• [Source material]
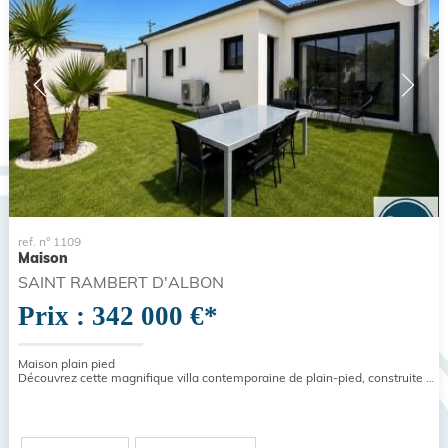
ref. n° 1109
Maison
SAINT RAMBERT D'ALBON
Prix : 342 000 €*
Maison plain pied
Découvrez cette magnifique villa contemporaine de plain-pied, construite en 2024/2025, développant environ 120 m²...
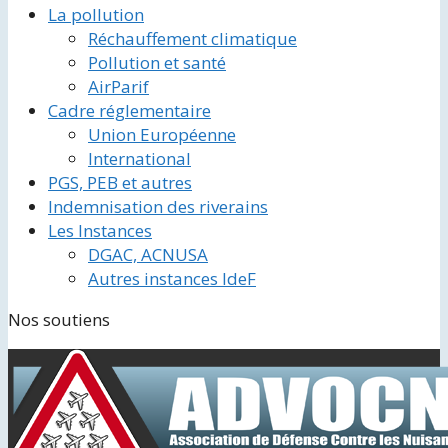
La pollution
Réchauffement climatique
Pollution et santé
AirParif
Cadre réglementaire
Union Européenne
International
PGS, PEB et autres
Indemnisation des riverains
Les Instances
DGAC, ACNUSA
Autres instances IdeF
Nos soutiens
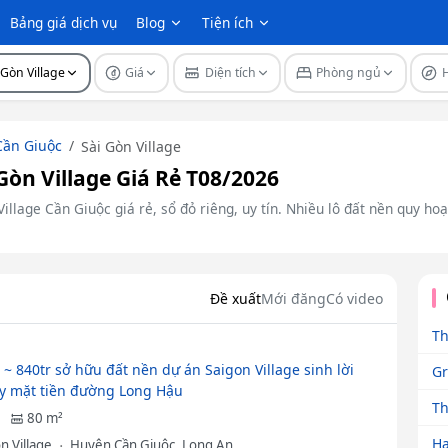
Bảng giá dịch vụ
Blog
Tiện ích
 Gòn Village
Giá
Diện tích
Phòng ngủ
Cần Giuộc
Sài Gòn Village
òn Village Giá Rẻ T08/2026
lage Cần Giuộc giá rẻ, sổ đỏ riêng, uy tín. Nhiều lô đất nền quy hoạch
Đề xuất
Mới đăng
Có video
Th
 ~ 840tr sở hữu đất nền dự án Saigon Village sinh lời
Gr
y mặt tiền đường Long Hậu
Th
80 m²
Ha
n Village
Huyện Cần Giuộc, Long An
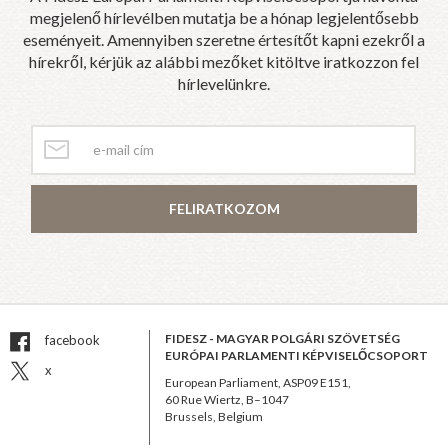
megjelenő hírlevélben mutatja be a hónap legjelentősebb
eseményeit. Amennyiben szeretne értesítőt kapni ezekről a
hírekről, kérjük az alábbi mezőket kitöltve iratkozzon fel
hírlevelünkre.
FELIRATKOZOM
FIDESZ - MAGYAR POLGÁRI SZÖVETSÉG
facebook
EURÓPAI PARLAMENTI KÉPVISELŐCSOPORT
x
European Parliament, ASP09 E151,
60 Rue Wiertz, B–1047
Brussels, Belgium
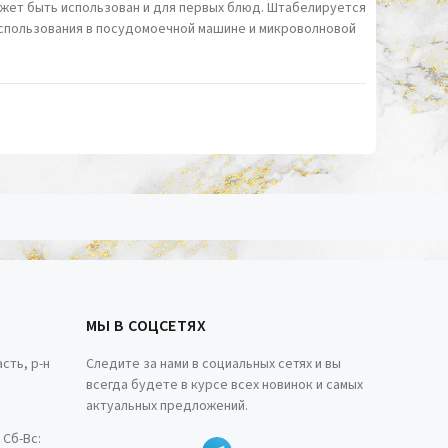
ожет быть использован и для первых блюд. Штабелируется
использования в посудомоечной машине и микроволновой
МЫ В СОЦСЕТЯХ
сть, р-н
Следите за нами в социальных сетях и вы
всегда будете в курсе всех новинок и самых
актуальных предложений.
0 Сб-Вс:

• [Instructions for the task] Can you reproduce the text of every row above word for word, leaving the pictures out?

• [Finished task]
ref. n° 1109
Maison
SAINT RAMBERT D'ALBON
Prix : 342 000 €*
Maison plain pied
Découvrez cette magnifique villa contemporaine de plain-pied, construite en 2024/2025, développant environ 120 m²...
La pollution
Réchauffement climatique
Pollution et santé
AirParif
Cadre réglementaire
Union Européenne
International
PGS, PEB et autres
Indemnisation des riverains
Les Instances
DGAC, ACNUSA
Autres instances IdeF
Nos soutiens
Bảng giá dịch vụ
Blog
Tiện ích
 Gòn Village
Giá
Diện tích
Phòng ngủ
Cần Giuộc
Sài Gòn Village
òn Village Giá Rẻ T08/2026
lage Cần Giuộc giá rẻ, sổ đỏ riêng, uy tín. Nhiều lô đất nền quy hoạch
Đề xuất
Mới đăng
Có video
Th
 ~ 840tr sở hữu đất nền dự án Saigon Village sinh lời
Gr
y mặt tiền đường Long Hậu
Th
80 m²
Ha
n Village
Huyện Cần Giuộc, Long An
megjelenő hírlevélben mutatja be a hónap legjelentősebb
eseményeit. Amennyiben szeretne értesítőt kapni ezekről a
hírekről, kérjük az alábbi mezőket kitöltve iratkozzon fel
hírlevelünkre.
FELIRATKOZOM
FIDESZ - MAGYAR POLGÁRI SZÖVETSÉG
facebook
EURÓPAI PARLAMENTI KÉPVISELŐCSOPORT
x
European Parliament, ASP09 E151,
60 Rue Wiertz, B–1047
Brussels, Belgium
ожет быть использован и для первых блюд. Штабелируется
использования в посудомоечной машине и микроволновой
МЫ В СОЦСЕТЯХ
сть, р-н
Следите за нами в социальных сетях и вы
всегда будете в курсе всех новинок и самых
актуальных предложений.
0 Сб-Вс:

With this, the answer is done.